Morning had come early and painfully—though not because of any hangover. His mistress, having slept the previous day away, now rode him with claws and spurs. There would be much discomfort meted out in the coming battle. If he did not concentrate, pains would impale him and cut at him, as they would countless others.

But concentrate he did, for his task was not a simple one. The ways into the inner city were limited. Two breaches in the walls had been created during the original siege. Barricades had been raised to block them using timbers and other debris from Svarskya. The one to the west of the main gate was impassable. To the east debris formed a causeway to a wide hole. The barrier there seemed less well built. Whether that was intentional, to be used as bait to lead them into a trap or not, he had no way of knowing.

That breach, however, was the weakest point in the inner city’s defenses.

The main gate stood open as its massive doors had been smashed down decades before. More debris had been arranged there, forming a series of small walls across the main road. While the soldiers stationed there would not survive long, the presence of the walls meant troops would have to slow to cross them. This would leave them very vulnerable to archers and dra-conetteers.

Adrogans also wondered about skycasters, thunderballs, and boombags. Their judicious placement would devastate his force, but he had no way to discover or disable them. And if he approached cautiously, as if they existed, and they did not, the assault would take far longer than it should. Yet, if he went in recklessly and they were employed, his force would be slain. There was no middle ground.

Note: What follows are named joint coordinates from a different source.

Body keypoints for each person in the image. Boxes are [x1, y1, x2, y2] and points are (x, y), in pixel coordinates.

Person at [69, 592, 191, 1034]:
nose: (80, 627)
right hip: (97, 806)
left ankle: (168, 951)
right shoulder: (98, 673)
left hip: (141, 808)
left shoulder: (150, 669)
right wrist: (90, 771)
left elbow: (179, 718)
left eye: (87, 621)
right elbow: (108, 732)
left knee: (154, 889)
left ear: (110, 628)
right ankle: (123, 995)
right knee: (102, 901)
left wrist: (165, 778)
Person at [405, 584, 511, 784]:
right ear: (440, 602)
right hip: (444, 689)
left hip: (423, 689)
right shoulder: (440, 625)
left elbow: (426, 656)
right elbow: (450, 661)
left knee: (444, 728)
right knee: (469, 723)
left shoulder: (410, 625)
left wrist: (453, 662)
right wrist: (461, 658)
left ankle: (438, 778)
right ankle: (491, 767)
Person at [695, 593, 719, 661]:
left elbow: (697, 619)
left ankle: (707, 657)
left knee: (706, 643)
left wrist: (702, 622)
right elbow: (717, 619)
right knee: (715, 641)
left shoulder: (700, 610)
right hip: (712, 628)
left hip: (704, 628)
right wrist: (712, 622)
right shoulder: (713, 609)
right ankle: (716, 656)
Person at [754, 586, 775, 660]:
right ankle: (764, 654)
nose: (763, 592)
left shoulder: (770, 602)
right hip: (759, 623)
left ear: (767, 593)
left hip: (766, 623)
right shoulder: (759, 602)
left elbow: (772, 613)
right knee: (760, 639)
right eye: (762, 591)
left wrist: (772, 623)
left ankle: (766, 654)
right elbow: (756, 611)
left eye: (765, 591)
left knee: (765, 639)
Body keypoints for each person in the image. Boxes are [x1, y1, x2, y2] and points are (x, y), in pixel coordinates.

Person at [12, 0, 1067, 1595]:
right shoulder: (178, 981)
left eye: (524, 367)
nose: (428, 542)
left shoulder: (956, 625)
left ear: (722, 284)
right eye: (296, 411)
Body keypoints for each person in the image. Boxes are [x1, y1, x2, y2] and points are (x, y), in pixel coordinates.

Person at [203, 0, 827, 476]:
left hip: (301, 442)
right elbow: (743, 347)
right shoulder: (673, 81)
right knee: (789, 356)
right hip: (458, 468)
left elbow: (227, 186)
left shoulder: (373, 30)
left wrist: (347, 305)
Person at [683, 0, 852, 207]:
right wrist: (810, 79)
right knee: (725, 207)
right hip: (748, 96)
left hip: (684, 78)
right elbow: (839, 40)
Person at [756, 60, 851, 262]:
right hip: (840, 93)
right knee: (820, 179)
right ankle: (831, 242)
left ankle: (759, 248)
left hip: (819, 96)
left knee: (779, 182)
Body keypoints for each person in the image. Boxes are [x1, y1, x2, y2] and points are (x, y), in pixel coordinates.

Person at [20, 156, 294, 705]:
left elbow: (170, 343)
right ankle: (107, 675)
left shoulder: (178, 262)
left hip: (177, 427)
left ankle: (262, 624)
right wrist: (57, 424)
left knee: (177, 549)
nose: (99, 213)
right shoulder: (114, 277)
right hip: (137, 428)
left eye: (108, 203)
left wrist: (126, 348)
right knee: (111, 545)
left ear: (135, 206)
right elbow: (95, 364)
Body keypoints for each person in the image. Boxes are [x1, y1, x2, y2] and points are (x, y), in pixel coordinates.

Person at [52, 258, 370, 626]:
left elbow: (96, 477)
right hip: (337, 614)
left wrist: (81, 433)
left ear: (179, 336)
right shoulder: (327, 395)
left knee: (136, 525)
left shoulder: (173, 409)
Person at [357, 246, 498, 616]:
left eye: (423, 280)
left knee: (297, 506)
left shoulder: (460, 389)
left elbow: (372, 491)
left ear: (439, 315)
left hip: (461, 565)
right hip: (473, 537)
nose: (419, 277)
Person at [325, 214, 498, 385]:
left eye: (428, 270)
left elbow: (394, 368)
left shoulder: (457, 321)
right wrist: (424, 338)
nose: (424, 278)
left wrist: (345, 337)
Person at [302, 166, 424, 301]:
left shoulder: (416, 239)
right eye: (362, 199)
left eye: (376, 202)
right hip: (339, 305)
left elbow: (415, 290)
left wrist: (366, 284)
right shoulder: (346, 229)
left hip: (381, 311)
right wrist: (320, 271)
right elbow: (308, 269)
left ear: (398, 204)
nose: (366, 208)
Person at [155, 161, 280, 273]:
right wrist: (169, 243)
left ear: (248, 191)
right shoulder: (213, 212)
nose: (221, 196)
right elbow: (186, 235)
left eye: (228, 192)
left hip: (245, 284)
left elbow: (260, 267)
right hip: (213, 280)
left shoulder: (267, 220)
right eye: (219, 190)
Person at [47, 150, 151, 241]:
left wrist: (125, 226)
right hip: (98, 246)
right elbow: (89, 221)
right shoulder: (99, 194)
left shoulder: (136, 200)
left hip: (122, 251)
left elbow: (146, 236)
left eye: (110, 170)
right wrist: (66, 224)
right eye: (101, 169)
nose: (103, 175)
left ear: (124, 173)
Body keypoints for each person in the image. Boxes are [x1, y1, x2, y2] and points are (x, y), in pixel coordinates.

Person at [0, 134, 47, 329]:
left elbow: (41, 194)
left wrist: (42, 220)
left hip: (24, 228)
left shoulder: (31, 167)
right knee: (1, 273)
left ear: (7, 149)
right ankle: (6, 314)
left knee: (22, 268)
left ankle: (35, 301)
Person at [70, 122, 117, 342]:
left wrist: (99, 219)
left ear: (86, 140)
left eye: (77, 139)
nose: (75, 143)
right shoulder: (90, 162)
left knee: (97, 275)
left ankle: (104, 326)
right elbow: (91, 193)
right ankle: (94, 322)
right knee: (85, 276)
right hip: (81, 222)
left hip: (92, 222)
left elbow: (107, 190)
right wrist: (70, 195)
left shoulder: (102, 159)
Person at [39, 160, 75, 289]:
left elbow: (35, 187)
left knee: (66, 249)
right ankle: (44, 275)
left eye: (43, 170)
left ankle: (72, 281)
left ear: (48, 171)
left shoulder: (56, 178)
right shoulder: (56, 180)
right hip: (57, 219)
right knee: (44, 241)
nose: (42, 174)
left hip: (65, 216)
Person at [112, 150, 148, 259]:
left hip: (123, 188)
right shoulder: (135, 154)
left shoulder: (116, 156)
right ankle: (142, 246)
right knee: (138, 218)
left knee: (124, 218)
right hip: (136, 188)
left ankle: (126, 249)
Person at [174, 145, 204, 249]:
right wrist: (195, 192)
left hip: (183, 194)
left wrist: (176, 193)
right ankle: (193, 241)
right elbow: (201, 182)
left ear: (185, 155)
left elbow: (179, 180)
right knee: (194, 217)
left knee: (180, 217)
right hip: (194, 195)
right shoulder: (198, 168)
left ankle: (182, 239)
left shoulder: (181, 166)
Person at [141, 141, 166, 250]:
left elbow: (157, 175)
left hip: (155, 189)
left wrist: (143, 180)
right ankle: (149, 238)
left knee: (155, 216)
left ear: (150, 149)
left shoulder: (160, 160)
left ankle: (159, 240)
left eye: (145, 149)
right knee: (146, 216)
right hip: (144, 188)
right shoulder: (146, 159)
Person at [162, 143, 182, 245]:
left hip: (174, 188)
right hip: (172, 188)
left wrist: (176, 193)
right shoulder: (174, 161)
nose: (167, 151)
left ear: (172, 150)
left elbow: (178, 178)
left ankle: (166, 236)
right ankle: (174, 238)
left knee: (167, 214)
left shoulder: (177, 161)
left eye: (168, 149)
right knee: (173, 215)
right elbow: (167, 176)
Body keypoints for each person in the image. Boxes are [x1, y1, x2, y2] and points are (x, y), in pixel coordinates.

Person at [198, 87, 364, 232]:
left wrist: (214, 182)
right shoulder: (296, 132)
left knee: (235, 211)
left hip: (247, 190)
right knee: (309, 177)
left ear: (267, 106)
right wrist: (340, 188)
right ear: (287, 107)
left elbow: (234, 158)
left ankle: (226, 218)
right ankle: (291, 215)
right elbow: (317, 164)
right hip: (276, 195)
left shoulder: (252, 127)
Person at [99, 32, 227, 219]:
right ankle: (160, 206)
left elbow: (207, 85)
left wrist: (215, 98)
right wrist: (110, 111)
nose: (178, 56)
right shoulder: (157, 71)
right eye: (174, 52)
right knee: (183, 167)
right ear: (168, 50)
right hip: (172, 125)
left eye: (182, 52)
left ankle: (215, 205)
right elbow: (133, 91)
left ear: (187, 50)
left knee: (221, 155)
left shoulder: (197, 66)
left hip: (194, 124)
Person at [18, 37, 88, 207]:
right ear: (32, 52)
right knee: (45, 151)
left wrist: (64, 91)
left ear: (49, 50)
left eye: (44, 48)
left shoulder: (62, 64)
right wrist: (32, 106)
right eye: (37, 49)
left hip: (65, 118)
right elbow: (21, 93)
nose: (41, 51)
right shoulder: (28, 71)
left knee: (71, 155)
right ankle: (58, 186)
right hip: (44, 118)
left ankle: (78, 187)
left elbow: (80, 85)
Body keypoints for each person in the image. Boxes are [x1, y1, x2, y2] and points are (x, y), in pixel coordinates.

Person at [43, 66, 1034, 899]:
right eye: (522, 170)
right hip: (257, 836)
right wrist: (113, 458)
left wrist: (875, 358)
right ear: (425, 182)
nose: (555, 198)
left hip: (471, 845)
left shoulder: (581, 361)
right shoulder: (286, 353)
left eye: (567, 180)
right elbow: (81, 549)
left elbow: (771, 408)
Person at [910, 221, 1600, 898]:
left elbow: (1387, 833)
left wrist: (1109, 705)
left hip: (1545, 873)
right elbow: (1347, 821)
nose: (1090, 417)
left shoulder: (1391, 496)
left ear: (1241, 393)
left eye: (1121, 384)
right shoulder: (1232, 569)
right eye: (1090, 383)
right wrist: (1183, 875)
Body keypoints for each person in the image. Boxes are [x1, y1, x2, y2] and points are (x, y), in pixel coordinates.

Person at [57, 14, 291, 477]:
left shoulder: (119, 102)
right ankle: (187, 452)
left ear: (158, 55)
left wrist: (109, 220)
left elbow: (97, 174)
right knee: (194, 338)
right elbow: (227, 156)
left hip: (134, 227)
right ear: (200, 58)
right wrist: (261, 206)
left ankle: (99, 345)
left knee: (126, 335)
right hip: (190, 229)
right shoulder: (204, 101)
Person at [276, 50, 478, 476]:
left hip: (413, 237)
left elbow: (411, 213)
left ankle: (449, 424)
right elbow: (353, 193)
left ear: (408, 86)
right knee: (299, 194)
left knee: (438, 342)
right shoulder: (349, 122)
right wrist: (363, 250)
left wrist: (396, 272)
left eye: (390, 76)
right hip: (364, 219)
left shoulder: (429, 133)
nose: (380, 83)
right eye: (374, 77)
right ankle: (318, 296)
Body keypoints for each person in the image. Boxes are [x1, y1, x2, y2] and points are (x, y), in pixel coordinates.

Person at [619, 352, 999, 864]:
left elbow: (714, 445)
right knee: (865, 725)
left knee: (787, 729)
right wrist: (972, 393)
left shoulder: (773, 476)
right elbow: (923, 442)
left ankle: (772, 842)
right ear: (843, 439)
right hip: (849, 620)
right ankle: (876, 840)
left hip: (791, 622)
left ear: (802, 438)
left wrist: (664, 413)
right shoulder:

I must win with blood what I would have preferred to take with strategy.

Nor was it a good day for battle. Before dawn a cold north wind had begun to howl through the streets. Snowflakes started to fall. Though not thick, the wind drove the snow south, so his men would be marching against the wind. Worse yet, their arrows would be shot into it and, worst of all, the clouds to the north crept toward the city, promising much more snow.

“Signal the advance.”

The signalman blew the advance and other buglers picked it up and repeated it. Above the battlefield his remaining Warhawks flew. They dove repeatedly at the wall above the main gate. Their firecocks exploded brilliantly, their spears and arrows skewering soldiers. Burning oil sent fiery streamers down the wall and his men cheered as if that were an omen of victory.